The trolley problem
In 2009, a pair of computer scientists published a paper enabling computers to behave like humans on the trolley problem (PDF here). They developed a logic that a computer could use to justify not pushing one person onto the tracks in order to save five other people. They described this feat as showing "how moral decisions can be drawn computationally by using prospective logic programs."
I would describe it as devoting a lot of time and effort to cripple a reasoning system by encoding human irrationality into its logic.
Which view is correct?
Dust specks
Eliezer argued that we should prefer 1 person being tortured for 50 years over 3^^^3 people each once getting a barely-noticeable dust speck in their eyes. Most people choose the many dust specks over the torture. Some people argued that "human values" includes having a utility aggregation function that rounds tiny (absolute value) utilities to zero, thus giving the "dust specks" answer. No, Eliezer said; this was an error in human reasoning. Is it an error, or a value?
Sex vs. punishment
In Crime and punishment, I argued that people want to punish criminals, even if there is a painless, less-costly way to prevent crime. This means that people value punishing criminals. This value may have evolved to accomplish the social goal of reducing crime. Most readers agreed that, since we can deduce this underlying reason, and accomplish it more effectively through reasoning, preferring to punish criminals is an error in judgement.
Most people want to have sex. This value evolved to accomplish the goal of reproducing. Since we can deduce this underlying reason, and accomplish it more efficiently than by going out to bars every evening for ten years, is this desire for sex an error in judgement that we should erase?
The problem for Friendly AI
Until you come up with a procedure for determining, in general, when something is a value and when it is an error, there is no point in trying to design artificial intelligences that encode human "values".

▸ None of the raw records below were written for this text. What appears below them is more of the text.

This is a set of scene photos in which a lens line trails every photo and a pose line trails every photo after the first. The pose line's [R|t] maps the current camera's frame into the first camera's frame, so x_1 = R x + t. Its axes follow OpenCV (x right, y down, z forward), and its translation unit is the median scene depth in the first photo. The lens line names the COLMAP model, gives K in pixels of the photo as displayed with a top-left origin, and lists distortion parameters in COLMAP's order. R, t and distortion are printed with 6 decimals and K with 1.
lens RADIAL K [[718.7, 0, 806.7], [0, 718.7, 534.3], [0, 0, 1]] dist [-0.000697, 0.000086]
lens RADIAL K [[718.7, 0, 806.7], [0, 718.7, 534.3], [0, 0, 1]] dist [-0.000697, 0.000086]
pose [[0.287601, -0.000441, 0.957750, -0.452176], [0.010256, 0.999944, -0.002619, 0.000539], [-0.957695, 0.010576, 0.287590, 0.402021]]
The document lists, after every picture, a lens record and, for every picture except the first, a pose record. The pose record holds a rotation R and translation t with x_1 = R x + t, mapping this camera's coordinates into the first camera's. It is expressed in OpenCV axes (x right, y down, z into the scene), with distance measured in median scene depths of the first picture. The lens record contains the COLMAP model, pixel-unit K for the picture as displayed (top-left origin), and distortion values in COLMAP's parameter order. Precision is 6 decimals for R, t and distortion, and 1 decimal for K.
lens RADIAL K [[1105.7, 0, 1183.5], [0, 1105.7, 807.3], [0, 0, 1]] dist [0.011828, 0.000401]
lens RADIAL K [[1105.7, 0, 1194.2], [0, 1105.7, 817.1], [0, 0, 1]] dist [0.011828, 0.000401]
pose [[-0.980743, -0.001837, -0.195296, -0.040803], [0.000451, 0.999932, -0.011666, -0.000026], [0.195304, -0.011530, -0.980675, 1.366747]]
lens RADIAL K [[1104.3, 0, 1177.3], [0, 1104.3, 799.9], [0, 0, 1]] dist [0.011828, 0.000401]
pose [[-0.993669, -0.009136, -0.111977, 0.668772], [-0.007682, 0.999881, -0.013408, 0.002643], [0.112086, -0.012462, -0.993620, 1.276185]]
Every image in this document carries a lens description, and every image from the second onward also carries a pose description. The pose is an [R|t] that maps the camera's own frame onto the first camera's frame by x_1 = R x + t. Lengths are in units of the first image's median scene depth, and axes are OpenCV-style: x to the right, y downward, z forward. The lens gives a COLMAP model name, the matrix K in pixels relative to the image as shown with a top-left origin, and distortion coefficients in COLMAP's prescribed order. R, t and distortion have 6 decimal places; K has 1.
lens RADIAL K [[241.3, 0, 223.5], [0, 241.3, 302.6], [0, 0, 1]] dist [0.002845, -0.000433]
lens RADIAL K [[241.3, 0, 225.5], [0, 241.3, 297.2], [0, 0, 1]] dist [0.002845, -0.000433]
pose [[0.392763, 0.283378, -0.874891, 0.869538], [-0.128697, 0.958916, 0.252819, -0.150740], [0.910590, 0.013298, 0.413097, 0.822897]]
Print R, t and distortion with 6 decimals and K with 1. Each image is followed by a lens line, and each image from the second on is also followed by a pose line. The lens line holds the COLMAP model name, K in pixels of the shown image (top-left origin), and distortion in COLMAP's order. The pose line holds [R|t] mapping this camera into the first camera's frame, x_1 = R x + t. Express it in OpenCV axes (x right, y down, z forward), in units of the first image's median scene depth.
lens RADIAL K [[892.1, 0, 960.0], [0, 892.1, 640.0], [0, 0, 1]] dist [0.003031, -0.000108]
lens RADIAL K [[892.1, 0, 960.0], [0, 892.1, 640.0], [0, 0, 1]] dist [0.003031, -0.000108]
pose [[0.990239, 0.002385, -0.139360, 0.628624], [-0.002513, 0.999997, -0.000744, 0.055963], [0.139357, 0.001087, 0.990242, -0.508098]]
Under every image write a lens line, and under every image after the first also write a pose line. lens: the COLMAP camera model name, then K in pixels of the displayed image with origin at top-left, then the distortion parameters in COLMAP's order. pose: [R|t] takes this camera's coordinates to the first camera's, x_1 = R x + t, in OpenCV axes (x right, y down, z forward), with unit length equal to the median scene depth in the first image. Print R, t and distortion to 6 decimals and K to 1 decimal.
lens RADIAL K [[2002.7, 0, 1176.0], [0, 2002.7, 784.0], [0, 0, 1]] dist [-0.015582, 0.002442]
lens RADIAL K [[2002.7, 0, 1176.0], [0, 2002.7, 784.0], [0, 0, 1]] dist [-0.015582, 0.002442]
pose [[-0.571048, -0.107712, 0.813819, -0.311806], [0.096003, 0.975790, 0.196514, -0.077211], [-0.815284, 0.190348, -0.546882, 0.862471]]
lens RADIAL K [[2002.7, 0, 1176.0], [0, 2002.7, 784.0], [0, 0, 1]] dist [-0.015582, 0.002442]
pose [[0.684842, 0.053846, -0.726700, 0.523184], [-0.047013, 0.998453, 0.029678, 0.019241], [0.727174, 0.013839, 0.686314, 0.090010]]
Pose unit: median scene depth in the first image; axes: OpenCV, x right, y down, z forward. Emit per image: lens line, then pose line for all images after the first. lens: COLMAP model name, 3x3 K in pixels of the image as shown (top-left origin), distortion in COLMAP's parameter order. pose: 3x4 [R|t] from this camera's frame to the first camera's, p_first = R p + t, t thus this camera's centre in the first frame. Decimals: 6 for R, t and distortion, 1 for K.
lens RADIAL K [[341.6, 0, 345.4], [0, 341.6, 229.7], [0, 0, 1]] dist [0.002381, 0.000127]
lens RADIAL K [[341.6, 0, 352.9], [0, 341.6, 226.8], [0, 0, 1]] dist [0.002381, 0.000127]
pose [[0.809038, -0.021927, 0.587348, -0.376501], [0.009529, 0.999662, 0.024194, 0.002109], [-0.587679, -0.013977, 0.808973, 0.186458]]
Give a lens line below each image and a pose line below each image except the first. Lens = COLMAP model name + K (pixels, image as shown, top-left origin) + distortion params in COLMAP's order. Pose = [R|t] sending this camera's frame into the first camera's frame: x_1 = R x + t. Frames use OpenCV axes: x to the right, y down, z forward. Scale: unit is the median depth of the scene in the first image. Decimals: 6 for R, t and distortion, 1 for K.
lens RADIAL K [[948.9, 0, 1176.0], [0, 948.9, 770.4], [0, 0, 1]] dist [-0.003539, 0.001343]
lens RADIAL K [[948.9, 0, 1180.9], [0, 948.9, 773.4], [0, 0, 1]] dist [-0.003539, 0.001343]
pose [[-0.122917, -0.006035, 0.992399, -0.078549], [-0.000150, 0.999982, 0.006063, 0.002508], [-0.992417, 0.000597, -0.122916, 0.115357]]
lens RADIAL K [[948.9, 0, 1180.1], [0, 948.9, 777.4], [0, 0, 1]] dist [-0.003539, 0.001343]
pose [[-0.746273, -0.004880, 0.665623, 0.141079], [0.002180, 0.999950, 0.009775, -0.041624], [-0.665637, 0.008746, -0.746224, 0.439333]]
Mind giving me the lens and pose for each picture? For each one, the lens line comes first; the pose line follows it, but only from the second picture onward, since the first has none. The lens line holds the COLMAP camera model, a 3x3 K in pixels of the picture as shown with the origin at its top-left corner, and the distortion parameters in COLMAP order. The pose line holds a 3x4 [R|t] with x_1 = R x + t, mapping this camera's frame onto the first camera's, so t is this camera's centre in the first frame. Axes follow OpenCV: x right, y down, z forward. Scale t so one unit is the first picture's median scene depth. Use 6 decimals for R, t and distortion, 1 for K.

(P.S. - I think that necessary, but not sufficient, preconditions for developing such a procedure, are to agree that only utilitarian ethics are valid, and to agree on an aggregation function.)
Yes, rule-based systems might respond faster, and that is sometimes preferable.
Let me back up. I categorize ethical systems into different levels of meta. "Personal ethics" are the ethical system an individual agent follows. Efficiency, and the agent's limited knowledge, intelligence, and perspective, are big factors.
"Social ethics" are the ethics a society agrees on. AFAIK, all existing ethical theorizing supposes that these are the same, and that an agent's ethics, and its society's ethics, must be the same thing. This makes no sense; casual observation shows this is not the case. People have ethical codes, and they are seldom the same as the ethical codes that society tells them they should have. There are obvious evolutionary reasons for this. Social ethics and personal ethics are often at cross-purposes. Social ethics are inherently dishonest, because the most effective way of maximizing social utility is often to deceive people, We expect, for instance, that telling people there is a distinction between personal ethics and social ethics should be against every social ethics in existence.
(I don't mean that social ethics are necessarily exploiting people. Even if you sincerely want the best outcome for people, and they have personal ethics such that you don't need to deceive them into cooperating, many will be too stupid or in too much of a hurry to get good results if given full knowledge of the values that the designers of the social ethics were trying to optimize. Evolution may be the designer.)
"Meta-ethics" is honest social ethics - trying to figure out what we should maximize, in a way that is not meant for public consumption - you're not going to write your conclusions on stone tablets and give them to the masses, who wouldn't understand them anyway. When Eliezer talks about designing Friendly AI, that's meta-ethics (I hope). And that's what I'm referring to here when I talk about encoding human values into an AI.
Roughly, meta-ethics is "correct and thorough" ethics, where we want to know the truth and get the "right" answer (if there is one) about what to optimize.
Social ethics and agent are likely to be rule-based, and that may be appropriate. Meta-ethics is an abstract thing, carried out, eg., by philosophers in journal articles; and speed of computation is typically not an issue.
Any rule-based system can be transformed into a utilitarian system, but not vice-versa. Any system that can produce a choice between any two outcomes or actions imposes a complete ordering on all possible outcomes or actions, and is therefore utilitarian.